One of the most common reproaches urged against the opponents of the Roman Catholic claims is, that we are now the only intolerant and persecuting nation remaining; and this sarcasm is repeated till some at least of those who use it must be supposed to believe it. They forget that in Spain and Portugal no Protestant is allowed to live, except a very limited toleration to foreigners -that in the new states of Spanish America, though admitting the most revolutionary systems of government, the principle of religious toleration has been uniformly rejected, and that even the right of sepulture was not long since refused to British officers—that in Piedmont the Protestants are confined to a few narrow mountain valleys, beyond which they are not allowed to possess property or exercise professions--that in other parts of Italy they are only tolerated by connivance; and that in these and all other Roman Catholic countries, without exception, the use of the Bible is denied to the laity by the ecclesiastical, and in most by the civil authorities.

It is indeed extraordinary how little even among the ecclesiastical students at the College of Maynooth, and the Jesuit seminary at Clongowes (respecting which there is some evidence in the report so often referred to), the Bible appears to be known; and it is notorious that the priests take away, under pain of excommunication, even the Roman Catholic version of the New Testament, if given to the laity.

There remain the instances, so much relied on, of Prussia, France, and Holland, where it is said that all citizens enjoy equal rights;

and toleration, philanthropy and concord universally prevail.

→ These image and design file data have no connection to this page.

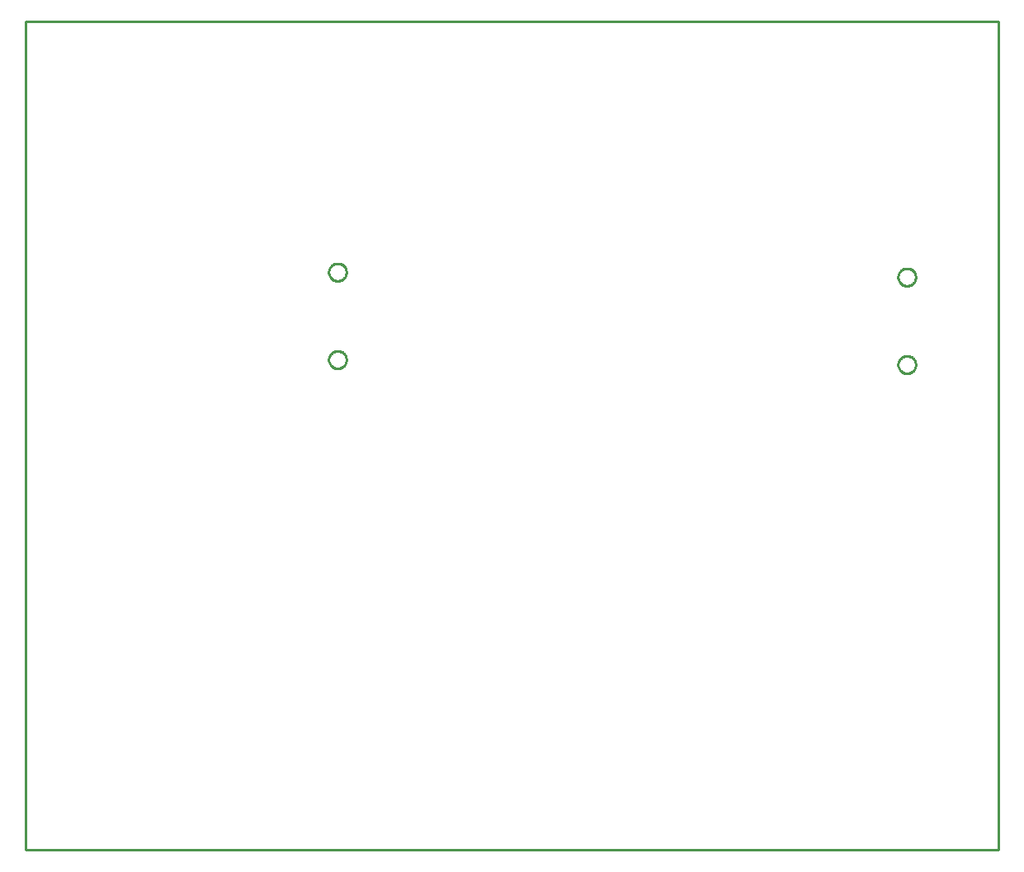
<source format=gbr>
G04 EAGLE Gerber RS-274X export*
G75*
%MOMM*%
%FSLAX34Y34*%
%LPD*%
%IN*%
%IPPOS*%
%AMOC8*
5,1,8,0,0,1.08239X$1,22.5*%
G01*
%ADD10C,0.254000*%


D10*
X0Y0D02*
X998220Y0D01*
X998220Y850900D01*
X0Y850900D01*
X0Y0D01*
X311023Y593992D02*
X311092Y594776D01*
X311228Y595552D01*
X311432Y596312D01*
X311701Y597052D01*
X312034Y597766D01*
X312428Y598447D01*
X312880Y599092D01*
X313386Y599696D01*
X313942Y600252D01*
X314546Y600758D01*
X315191Y601210D01*
X315872Y601604D01*
X316586Y601937D01*
X317326Y602206D01*
X318087Y602410D01*
X318862Y602546D01*
X319646Y602615D01*
X320434Y602615D01*
X321218Y602546D01*
X321994Y602410D01*
X322754Y602206D01*
X323494Y601937D01*
X324208Y601604D01*
X324889Y601210D01*
X325534Y600758D01*
X326138Y600252D01*
X326694Y599696D01*
X327200Y599092D01*
X327652Y598447D01*
X328046Y597766D01*
X328379Y597052D01*
X328648Y596312D01*
X328852Y595552D01*
X328988Y594776D01*
X329057Y593992D01*
X329057Y593204D01*
X328988Y592420D01*
X328852Y591645D01*
X328648Y590884D01*
X328379Y590144D01*
X328046Y589430D01*
X327652Y588749D01*
X327200Y588104D01*
X326694Y587500D01*
X326138Y586944D01*
X325534Y586438D01*
X324889Y585986D01*
X324208Y585592D01*
X323494Y585259D01*
X322754Y584990D01*
X321994Y584786D01*
X321218Y584650D01*
X320434Y584581D01*
X319646Y584581D01*
X318862Y584650D01*
X318087Y584786D01*
X317326Y584990D01*
X316586Y585259D01*
X315872Y585592D01*
X315191Y585986D01*
X314546Y586438D01*
X313942Y586944D01*
X313386Y587500D01*
X312880Y588104D01*
X312428Y588749D01*
X312034Y589430D01*
X311701Y590144D01*
X311432Y590884D01*
X311228Y591645D01*
X311092Y592420D01*
X311023Y593204D01*
X311023Y593992D01*
X311023Y504076D02*
X311092Y504860D01*
X311228Y505636D01*
X311432Y506396D01*
X311701Y507136D01*
X312034Y507850D01*
X312428Y508531D01*
X312880Y509176D01*
X313386Y509780D01*
X313942Y510336D01*
X314546Y510842D01*
X315191Y511294D01*
X315872Y511688D01*
X316586Y512021D01*
X317326Y512290D01*
X318087Y512494D01*
X318862Y512630D01*
X319646Y512699D01*
X320434Y512699D01*
X321218Y512630D01*
X321994Y512494D01*
X322754Y512290D01*
X323494Y512021D01*
X324208Y511688D01*
X324889Y511294D01*
X325534Y510842D01*
X326138Y510336D01*
X326694Y509780D01*
X327200Y509176D01*
X327652Y508531D01*
X328046Y507850D01*
X328379Y507136D01*
X328648Y506396D01*
X328852Y505636D01*
X328988Y504860D01*
X329057Y504076D01*
X329057Y503288D01*
X328988Y502504D01*
X328852Y501729D01*
X328648Y500968D01*
X328379Y500228D01*
X328046Y499514D01*
X327652Y498833D01*
X327200Y498188D01*
X326694Y497584D01*
X326138Y497028D01*
X325534Y496522D01*
X324889Y496070D01*
X324208Y495676D01*
X323494Y495343D01*
X322754Y495074D01*
X321994Y494870D01*
X321218Y494734D01*
X320434Y494665D01*
X319646Y494665D01*
X318862Y494734D01*
X318087Y494870D01*
X317326Y495074D01*
X316586Y495343D01*
X315872Y495676D01*
X315191Y496070D01*
X314546Y496522D01*
X313942Y497028D01*
X313386Y497584D01*
X312880Y498188D01*
X312428Y498833D01*
X312034Y499514D01*
X311701Y500228D01*
X311432Y500968D01*
X311228Y501729D01*
X311092Y502504D01*
X311023Y503288D01*
X311023Y504076D01*
X913257Y498208D02*
X913188Y497424D01*
X913052Y496649D01*
X912848Y495888D01*
X912579Y495148D01*
X912246Y494434D01*
X911852Y493753D01*
X911400Y493108D01*
X910894Y492504D01*
X910338Y491948D01*
X909734Y491442D01*
X909089Y490990D01*
X908408Y490596D01*
X907694Y490263D01*
X906954Y489994D01*
X906194Y489790D01*
X905418Y489654D01*
X904634Y489585D01*
X903846Y489585D01*
X903062Y489654D01*
X902287Y489790D01*
X901526Y489994D01*
X900786Y490263D01*
X900072Y490596D01*
X899391Y490990D01*
X898746Y491442D01*
X898142Y491948D01*
X897586Y492504D01*
X897080Y493108D01*
X896628Y493753D01*
X896234Y494434D01*
X895901Y495148D01*
X895632Y495888D01*
X895428Y496649D01*
X895292Y497424D01*
X895223Y498208D01*
X895223Y498996D01*
X895292Y499780D01*
X895428Y500556D01*
X895632Y501316D01*
X895901Y502056D01*
X896234Y502770D01*
X896628Y503451D01*
X897080Y504096D01*
X897586Y504700D01*
X898142Y505256D01*
X898746Y505762D01*
X899391Y506214D01*
X900072Y506608D01*
X900786Y506941D01*
X901526Y507210D01*
X902287Y507414D01*
X903062Y507550D01*
X903846Y507619D01*
X904634Y507619D01*
X905418Y507550D01*
X906194Y507414D01*
X906954Y507210D01*
X907694Y506941D01*
X908408Y506608D01*
X909089Y506214D01*
X909734Y505762D01*
X910338Y505256D01*
X910894Y504700D01*
X911400Y504096D01*
X911852Y503451D01*
X912246Y502770D01*
X912579Y502056D01*
X912848Y501316D01*
X913052Y500556D01*
X913188Y499780D01*
X913257Y498996D01*
X913257Y498208D01*
X913257Y588124D02*
X913188Y587340D01*
X913052Y586565D01*
X912848Y585804D01*
X912579Y585064D01*
X912246Y584350D01*
X911852Y583669D01*
X911400Y583024D01*
X910894Y582420D01*
X910338Y581864D01*
X909734Y581358D01*
X909089Y580906D01*
X908408Y580512D01*
X907694Y580179D01*
X906954Y579910D01*
X906194Y579706D01*
X905418Y579570D01*
X904634Y579501D01*
X903846Y579501D01*
X903062Y579570D01*
X902287Y579706D01*
X901526Y579910D01*
X900786Y580179D01*
X900072Y580512D01*
X899391Y580906D01*
X898746Y581358D01*
X898142Y581864D01*
X897586Y582420D01*
X897080Y583024D01*
X896628Y583669D01*
X896234Y584350D01*
X895901Y585064D01*
X895632Y585804D01*
X895428Y586565D01*
X895292Y587340D01*
X895223Y588124D01*
X895223Y588912D01*
X895292Y589696D01*
X895428Y590472D01*
X895632Y591232D01*
X895901Y591972D01*
X896234Y592686D01*
X896628Y593367D01*
X897080Y594012D01*
X897586Y594616D01*
X898142Y595172D01*
X898746Y595678D01*
X899391Y596130D01*
X900072Y596524D01*
X900786Y596857D01*
X901526Y597126D01*
X902287Y597330D01*
X903062Y597466D01*
X903846Y597535D01*
X904634Y597535D01*
X905418Y597466D01*
X906194Y597330D01*
X906954Y597126D01*
X907694Y596857D01*
X908408Y596524D01*
X909089Y596130D01*
X909734Y595678D01*
X910338Y595172D01*
X910894Y594616D01*
X911400Y594012D01*
X911852Y593367D01*
X912246Y592686D01*
X912579Y591972D01*
X912848Y591232D01*
X913052Y590472D01*
X913188Y589696D01*
X913257Y588912D01*
X913257Y588124D01*
M02*

</source>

The government of Prussia is so different from our own (as having no legislative assembly), that no fair analogy can be drawn between them ; but the state of religion in that country is understood to be any thing but satisfactory, notwithstanding the very laudable endeavors of the present king to introduce a better state of things.

In France, the Roman Catholic church had received such a shock from the events of the Revolution, that its power could not possibly be restored, and a principle of toleration unavoidably took place, notwithstanding the strenuous efforts of the late pope, who, at great personal risk, opposed Buonaparte's endeavors to introduce religious freedom.

But the state of France is so far from being one of religious peace and union, that it is easy to see the symptoms of a great religious struggle in that country, which may end in some tremendous convulsion.